▶ [Directions] Copy out the records line for line, from the very first line through the line containing "pe deasupra cheilor, înspre", including both of those lines.
────────────────
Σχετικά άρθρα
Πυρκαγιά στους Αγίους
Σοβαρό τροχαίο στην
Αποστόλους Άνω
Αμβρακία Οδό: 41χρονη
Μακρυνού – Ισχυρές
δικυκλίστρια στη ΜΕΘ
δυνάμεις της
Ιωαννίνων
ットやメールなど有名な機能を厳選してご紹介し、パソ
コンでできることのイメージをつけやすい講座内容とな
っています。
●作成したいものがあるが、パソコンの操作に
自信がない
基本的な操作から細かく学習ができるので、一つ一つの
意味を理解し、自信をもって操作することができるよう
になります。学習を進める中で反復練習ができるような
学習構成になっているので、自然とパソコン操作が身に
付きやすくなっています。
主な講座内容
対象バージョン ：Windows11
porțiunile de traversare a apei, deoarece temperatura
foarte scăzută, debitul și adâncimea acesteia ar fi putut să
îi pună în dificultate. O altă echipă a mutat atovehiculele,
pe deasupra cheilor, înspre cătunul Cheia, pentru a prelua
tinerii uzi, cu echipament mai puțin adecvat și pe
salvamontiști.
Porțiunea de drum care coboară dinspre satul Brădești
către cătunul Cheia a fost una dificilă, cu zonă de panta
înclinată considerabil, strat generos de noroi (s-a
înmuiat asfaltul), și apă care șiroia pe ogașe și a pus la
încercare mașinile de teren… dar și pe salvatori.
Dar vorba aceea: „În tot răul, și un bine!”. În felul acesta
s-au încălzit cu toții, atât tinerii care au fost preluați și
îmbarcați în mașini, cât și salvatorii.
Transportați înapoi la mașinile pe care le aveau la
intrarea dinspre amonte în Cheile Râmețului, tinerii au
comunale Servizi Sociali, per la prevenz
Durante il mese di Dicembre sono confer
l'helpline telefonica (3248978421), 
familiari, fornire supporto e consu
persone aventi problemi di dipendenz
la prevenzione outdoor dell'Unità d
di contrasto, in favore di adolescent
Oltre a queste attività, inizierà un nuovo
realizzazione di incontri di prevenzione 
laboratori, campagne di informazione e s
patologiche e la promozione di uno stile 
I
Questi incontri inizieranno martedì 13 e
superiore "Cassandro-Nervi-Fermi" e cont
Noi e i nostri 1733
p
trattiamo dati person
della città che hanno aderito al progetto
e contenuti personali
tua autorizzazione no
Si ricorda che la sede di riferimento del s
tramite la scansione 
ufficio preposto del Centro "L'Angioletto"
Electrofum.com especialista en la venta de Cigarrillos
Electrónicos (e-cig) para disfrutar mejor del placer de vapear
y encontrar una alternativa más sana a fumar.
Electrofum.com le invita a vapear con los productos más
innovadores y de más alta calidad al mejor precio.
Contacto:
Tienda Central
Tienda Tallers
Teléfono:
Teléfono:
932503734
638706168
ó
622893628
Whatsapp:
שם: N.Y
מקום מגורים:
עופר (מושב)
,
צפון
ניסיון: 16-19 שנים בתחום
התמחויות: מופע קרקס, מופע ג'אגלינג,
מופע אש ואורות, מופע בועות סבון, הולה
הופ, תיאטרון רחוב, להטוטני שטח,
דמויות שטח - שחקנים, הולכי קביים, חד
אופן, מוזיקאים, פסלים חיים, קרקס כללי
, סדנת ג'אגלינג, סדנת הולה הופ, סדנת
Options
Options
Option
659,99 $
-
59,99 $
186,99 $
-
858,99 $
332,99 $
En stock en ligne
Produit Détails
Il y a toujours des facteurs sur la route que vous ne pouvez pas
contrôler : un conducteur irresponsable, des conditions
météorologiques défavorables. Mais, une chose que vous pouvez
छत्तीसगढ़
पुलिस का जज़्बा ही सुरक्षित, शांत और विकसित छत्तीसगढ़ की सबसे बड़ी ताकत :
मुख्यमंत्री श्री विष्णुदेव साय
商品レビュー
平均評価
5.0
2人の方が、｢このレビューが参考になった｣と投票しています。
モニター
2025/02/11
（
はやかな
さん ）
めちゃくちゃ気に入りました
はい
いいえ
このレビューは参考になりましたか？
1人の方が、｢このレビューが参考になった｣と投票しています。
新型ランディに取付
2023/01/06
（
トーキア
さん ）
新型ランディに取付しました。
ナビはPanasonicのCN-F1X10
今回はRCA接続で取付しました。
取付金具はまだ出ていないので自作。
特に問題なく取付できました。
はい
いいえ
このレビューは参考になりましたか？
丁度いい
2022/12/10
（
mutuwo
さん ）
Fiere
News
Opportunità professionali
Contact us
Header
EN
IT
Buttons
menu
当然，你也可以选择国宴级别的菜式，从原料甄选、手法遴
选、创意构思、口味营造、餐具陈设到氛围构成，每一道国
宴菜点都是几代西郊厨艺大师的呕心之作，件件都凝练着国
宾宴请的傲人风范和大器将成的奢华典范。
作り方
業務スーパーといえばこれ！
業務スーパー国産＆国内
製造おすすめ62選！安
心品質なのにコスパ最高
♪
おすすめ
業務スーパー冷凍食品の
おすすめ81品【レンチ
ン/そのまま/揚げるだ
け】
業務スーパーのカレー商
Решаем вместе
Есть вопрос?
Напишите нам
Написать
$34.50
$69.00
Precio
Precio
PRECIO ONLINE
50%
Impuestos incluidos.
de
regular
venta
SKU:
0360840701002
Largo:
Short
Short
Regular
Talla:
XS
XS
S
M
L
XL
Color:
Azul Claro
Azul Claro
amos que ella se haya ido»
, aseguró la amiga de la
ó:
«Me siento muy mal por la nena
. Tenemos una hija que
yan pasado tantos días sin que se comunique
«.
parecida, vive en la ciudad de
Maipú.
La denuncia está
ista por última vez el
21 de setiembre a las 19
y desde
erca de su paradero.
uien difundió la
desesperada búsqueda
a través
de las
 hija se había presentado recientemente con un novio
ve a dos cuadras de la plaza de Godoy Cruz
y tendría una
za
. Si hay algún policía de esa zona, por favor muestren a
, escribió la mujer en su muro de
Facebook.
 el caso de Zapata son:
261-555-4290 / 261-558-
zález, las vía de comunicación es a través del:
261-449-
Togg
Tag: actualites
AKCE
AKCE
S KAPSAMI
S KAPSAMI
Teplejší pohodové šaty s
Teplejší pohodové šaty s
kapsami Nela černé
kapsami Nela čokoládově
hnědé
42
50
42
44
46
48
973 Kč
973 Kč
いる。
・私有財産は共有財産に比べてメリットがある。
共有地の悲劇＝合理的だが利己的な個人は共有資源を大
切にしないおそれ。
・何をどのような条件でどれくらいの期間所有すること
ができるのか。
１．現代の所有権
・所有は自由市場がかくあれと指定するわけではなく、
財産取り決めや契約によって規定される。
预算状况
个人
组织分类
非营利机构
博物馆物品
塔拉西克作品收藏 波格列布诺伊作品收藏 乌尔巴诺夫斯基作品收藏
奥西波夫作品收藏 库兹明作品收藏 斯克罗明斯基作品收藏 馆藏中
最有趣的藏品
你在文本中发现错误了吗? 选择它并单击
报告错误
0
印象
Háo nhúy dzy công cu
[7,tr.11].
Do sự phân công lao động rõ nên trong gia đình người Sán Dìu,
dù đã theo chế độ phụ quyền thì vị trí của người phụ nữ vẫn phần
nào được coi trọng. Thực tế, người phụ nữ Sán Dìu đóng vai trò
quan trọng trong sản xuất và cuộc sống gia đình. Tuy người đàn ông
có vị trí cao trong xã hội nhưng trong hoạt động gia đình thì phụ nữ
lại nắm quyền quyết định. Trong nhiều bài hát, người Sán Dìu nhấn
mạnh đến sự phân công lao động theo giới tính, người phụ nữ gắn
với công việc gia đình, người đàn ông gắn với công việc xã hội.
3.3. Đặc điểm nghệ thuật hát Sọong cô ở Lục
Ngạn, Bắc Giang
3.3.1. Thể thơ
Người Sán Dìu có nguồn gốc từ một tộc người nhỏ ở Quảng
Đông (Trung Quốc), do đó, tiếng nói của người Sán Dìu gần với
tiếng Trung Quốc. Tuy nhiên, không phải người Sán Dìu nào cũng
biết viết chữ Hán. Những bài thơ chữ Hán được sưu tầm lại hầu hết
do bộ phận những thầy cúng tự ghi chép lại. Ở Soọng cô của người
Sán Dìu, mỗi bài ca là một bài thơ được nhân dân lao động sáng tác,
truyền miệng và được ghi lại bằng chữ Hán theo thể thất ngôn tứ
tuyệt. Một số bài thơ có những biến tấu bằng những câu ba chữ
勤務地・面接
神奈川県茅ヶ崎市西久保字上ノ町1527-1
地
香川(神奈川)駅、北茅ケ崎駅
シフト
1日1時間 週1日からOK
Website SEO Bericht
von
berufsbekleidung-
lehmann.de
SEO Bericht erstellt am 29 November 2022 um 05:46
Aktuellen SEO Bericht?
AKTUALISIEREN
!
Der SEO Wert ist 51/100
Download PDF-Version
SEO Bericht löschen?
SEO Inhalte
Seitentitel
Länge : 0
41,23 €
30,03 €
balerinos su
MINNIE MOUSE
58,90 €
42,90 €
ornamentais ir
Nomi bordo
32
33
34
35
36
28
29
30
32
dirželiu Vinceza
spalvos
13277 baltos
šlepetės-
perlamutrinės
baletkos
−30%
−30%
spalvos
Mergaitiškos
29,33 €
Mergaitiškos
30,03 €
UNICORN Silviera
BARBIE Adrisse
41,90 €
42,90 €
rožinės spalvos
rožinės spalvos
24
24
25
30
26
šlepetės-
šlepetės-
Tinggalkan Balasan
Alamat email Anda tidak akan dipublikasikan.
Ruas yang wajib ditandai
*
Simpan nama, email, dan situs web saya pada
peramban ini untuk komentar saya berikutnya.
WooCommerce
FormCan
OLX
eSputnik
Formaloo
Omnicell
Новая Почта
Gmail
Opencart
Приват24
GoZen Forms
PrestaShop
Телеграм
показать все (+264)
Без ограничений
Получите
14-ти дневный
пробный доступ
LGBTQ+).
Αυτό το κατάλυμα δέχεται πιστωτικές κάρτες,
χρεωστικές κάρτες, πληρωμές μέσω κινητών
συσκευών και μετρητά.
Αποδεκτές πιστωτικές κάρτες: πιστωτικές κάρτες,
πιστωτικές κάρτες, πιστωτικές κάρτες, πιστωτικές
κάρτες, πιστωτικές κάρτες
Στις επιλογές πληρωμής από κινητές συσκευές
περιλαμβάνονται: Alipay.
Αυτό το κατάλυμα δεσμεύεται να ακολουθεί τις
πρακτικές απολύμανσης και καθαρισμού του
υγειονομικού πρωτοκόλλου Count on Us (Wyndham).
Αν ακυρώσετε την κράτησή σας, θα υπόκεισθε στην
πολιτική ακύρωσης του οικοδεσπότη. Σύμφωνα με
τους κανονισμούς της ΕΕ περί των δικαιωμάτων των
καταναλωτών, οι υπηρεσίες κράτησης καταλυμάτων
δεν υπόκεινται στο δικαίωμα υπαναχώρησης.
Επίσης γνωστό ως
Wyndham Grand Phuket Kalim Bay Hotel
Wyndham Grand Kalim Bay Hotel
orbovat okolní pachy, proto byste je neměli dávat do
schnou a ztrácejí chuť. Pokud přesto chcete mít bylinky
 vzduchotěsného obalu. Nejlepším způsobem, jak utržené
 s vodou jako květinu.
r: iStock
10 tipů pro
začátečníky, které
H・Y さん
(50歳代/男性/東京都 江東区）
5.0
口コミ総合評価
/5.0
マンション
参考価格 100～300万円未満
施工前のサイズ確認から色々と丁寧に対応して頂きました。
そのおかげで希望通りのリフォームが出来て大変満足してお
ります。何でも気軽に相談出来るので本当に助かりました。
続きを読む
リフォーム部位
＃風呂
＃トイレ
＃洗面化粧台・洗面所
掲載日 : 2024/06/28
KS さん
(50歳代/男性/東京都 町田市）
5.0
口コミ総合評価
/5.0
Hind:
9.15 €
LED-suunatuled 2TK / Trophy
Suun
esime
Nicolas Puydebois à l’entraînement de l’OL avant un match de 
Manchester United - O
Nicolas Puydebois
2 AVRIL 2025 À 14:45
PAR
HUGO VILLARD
────────────────
▶ [Expected answer]
Σχετικά άρθρα
Πυρκαγιά στους Αγίους
Σοβαρό τροχαίο στην
Αποστόλους Άνω
Αμβρακία Οδό: 41χρονη
Μακρυνού – Ισχυρές
δικυκλίστρια στη ΜΕΘ
δυνάμεις της
Ιωαννίνων
ットやメールなど有名な機能を厳選してご紹介し、パソ
コンでできることのイメージをつけやすい講座内容とな
っています。
●作成したいものがあるが、パソコンの操作に
自信がない
基本的な操作から細かく学習ができるので、一つ一つの
意味を理解し、自信をもって操作することができるよう
になります。学習を進める中で反復練習ができるような
学習構成になっているので、自然とパソコン操作が身に
付きやすくなっています。
主な講座内容
対象バージョン ：Windows11
porțiunile de traversare a apei, deoarece temperatura
foarte scăzută, debitul și adâncimea acesteia ar fi putut să
îi pună în dificultate. O altă echipă a mutat atovehiculele,
pe deasupra cheilor, înspre cătunul Cheia, pentru a prelua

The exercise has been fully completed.